General characteristics
- Tonnage: 297 GRT
- Length: 175.5 ft (53.5 m)
- Beam: 23.1 ft (7.0 m)
- Depth: 7 ft (2.1 m)

= PS Essex =

Passenger ship built for the Great Eastern Railway

PS Essex was a passenger vessel built for the Great Eastern Railway in 1896.

==History==

The ship was built by Earle's Shipbuilding in Hull for the Great Eastern Railway and launched on 8 June 1896. She was christened by Miss K. Howard, daughter of Captain D. Howard, the Great Eastern Railway Company marine superintendent. She was launched with engines and boilers on board, and steam up.

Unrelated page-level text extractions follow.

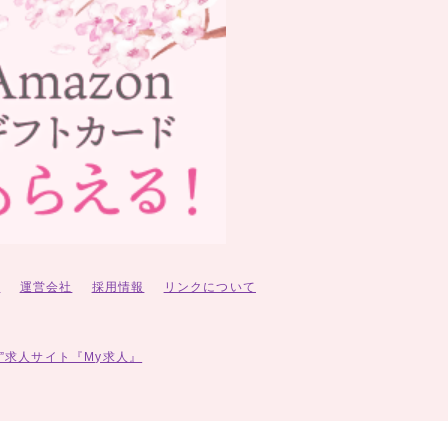
ー
運営会社
採用情報
リンクについて
”求人サイト『My求人』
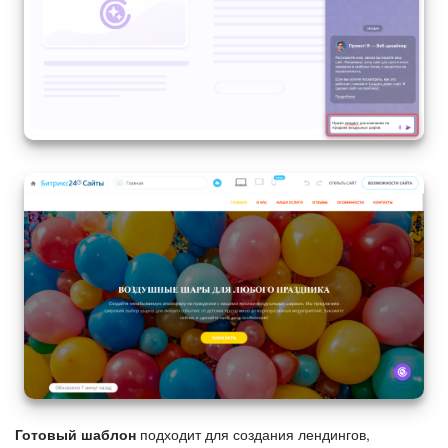
Маркетплейс
Контакт-центр
Настройки
Виджет сотрудника
Телефония
Филиальная сеть
Приложение Битрикс24
Общие вопросы
Битрикс24 в коробке
Готовый шаблон
подходит для создания лендингов,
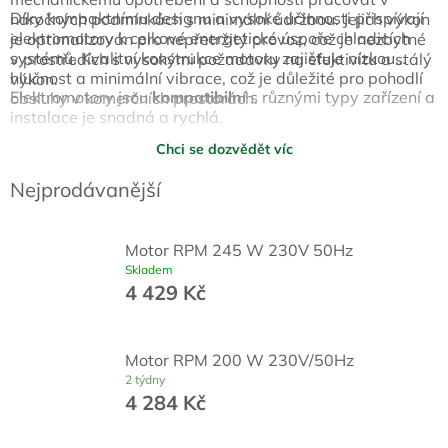
Díky kompaktnímu designu a vysoké účinnosti přispívají
náročných podmínkách s minimální údržbou. Jejich výkon
elektromotory k celkové energetické úspoře chladicích
je optimalizován pro nepřetržitý provoz, což je nezbytné
systémů. Kvalitní konstrukce motoru zajišťuje nízkou
v prostředích s vysokými požadavky na efektivitu a stálý
hlučnost a minimální vibrace, což je důležité pro pohodlí
výkon.
Elektromotory jsou
kompatibilní
s různými typy zařízení a
obsluhy v komerčních prostorách.
instalace je snadná a rychlá.
Chci se dozvědět víc
Nejprodávanější
Motor RPM 245 W 230V 50Hz
Skladem
4 429 Kč
Motor RPM 200 W 230V/50Hz
2 týdny
4 284 Kč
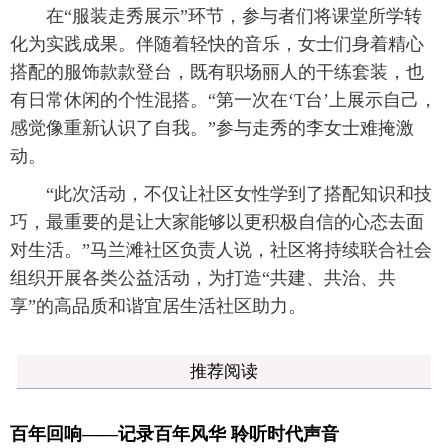
在“服装走秀展示”环节，参与者们将课堂所学转
化为实践成果。伴随着轻快的音乐，女士们身着精心
搭配的服饰款款登台，既有职场丽人的干练套装，也
有日常休闲的个性混搭。“第一次在‘T台’上展示自己，
感觉像重新认识了自我。”参与走秀的李女士难掩激
动。
“此次活动，不仅让社区女性学到了搭配知识和技
巧，最重要的是让大家能够以更积极自信的心态去面
对生活。”马兰滩社区负责人说，社区将持续联合社会
组织开展各类公益活动，为打造“共建、共治、共
享”的高品质和谐宜居生活社区助力。
推荐阅读
百年回响——记录百年风华 聆听时代声音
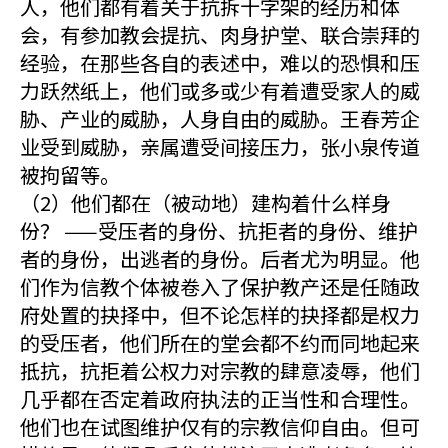
人，他们都有着关于抗拆十字架的经历和体
会，有参加教会提抗、肉身护堂、联合崇拜的
经验，在那些各自的表述中，难以的恐惧和压
力跃然纸上，他们或多或少有着遭受家人的威
胁、产业的威胁，人身自由的威胁。王春芳企
业受到威胁，亲属遭受间接压力，张小泉传道
被拘留等。
（2）他们都在（被动地）建构着什么样身
份？ ——受压者的身份、抗拒者的身份、维护
者的身份，出逃者的身份。后者尤为明显。他
们作为信教个体被卷入了保护教产还是任随政
府处置的抉择中，但不论怎样的抉择都是权力
的受压者，他们所在的堂会都不约而同地起来
抵抗，抗拒着公权力对宗教的肆意凌辱，他们
几乎都在否定着政府执法的正当性和合理性。
他们也在试图维护仅有的宗教信仰自由。但可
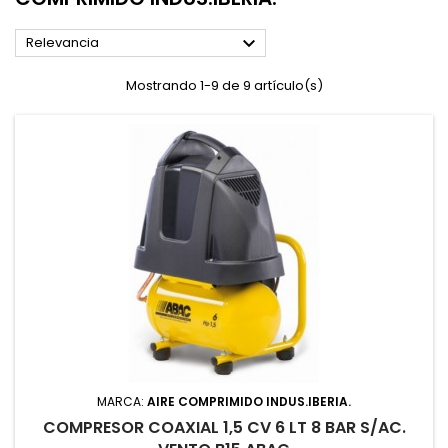

Relevancia
Mostrando 1-9 de 9 artículo(s)
MARCA:
AIRE COMPRIMIDO INDUS.IBERIA.
COMPRESOR COAXIAL 1,5 CV 6 LT 8 BAR S/AC.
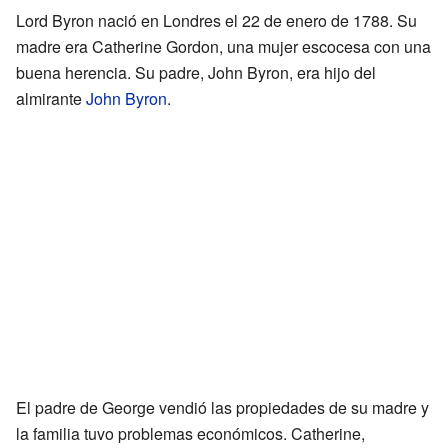
Lord Byron nació en Londres el 22 de enero de 1788. Su
madre era Catherine Gordon, una mujer escocesa con una
buena herencia. Su padre, John Byron, era hijo del
almirante
John Byron
.
El padre de George vendió las propiedades de su madre y
la familia tuvo problemas económicos. Catherine,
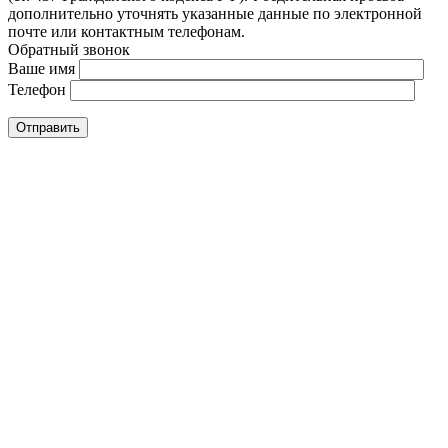
дополнительно уточнять указанные данные по электронной
почте или контактным телефонам.
Обратный звонок
Ваше имя
Телефон
Отправить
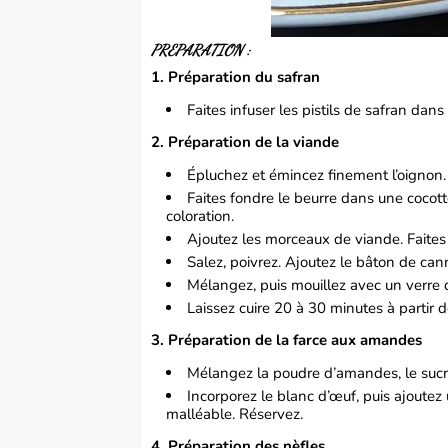
PREPARATION :
1. Préparation du safran
Faites infuser les pistils de safran da
2. Préparation de la viande
Épluchez et émincez finement l’oignon.
Faites fondre le beurre dans une cocott
coloration.
Ajoutez les morceaux de viande. Faites
Salez, poivrez. Ajoutez le bâton de cann
Mélangez, puis mouillez avec un verre d
Laissez cuire 20 à 30 minutes à partir d
3. Préparation de la farce aux amandes
Mélangez la poudre d’amandes, le sucre 
Incorporez le blanc d’œuf, puis ajoutez
malléable. Réservez.
4. Préparation des nèfles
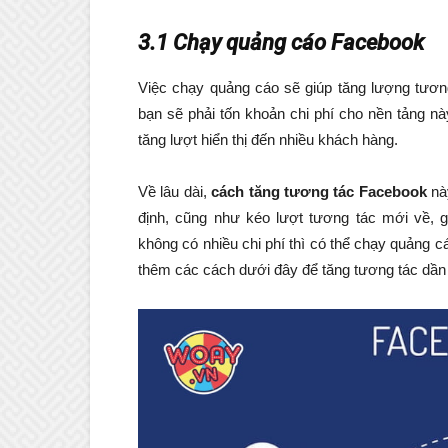
3.1 Chạy quảng cáo Facebook
Việc chạy quảng cáo sẽ giúp tăng lượng tương
bạn sẽ phải tốn khoản chi phí cho nền tảng n
tăng lượt hiển thị đến nhiều khách hàng.
Về lâu dài,
cách tăng tương tác Facebook
này
định, cũng như kéo lượt tương tác mới về, 
không có nhiều chi phí thì có thể chạy quảng cá
thêm các cách dưới đây để tăng tương tác dần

Essex was used on local services and coastal excursions. In 1913 she was sold to Joseph Constant who sold Essex in 1914 to Henry Cooner, Westcliff. She was acquired by the Goole and Hull Steam Packet Company who held onto the ship until 1918 when she was sold again to the Hellenic Mediterranean Black Sea Company and renamed Acropolis.

Acropolis sailed from Hull on 10 May 1919 for Gibraltar and was reported as foundering on 16 May off Finisterre. However, this report was later contradicted as she only left Corunna on 22 May 1919.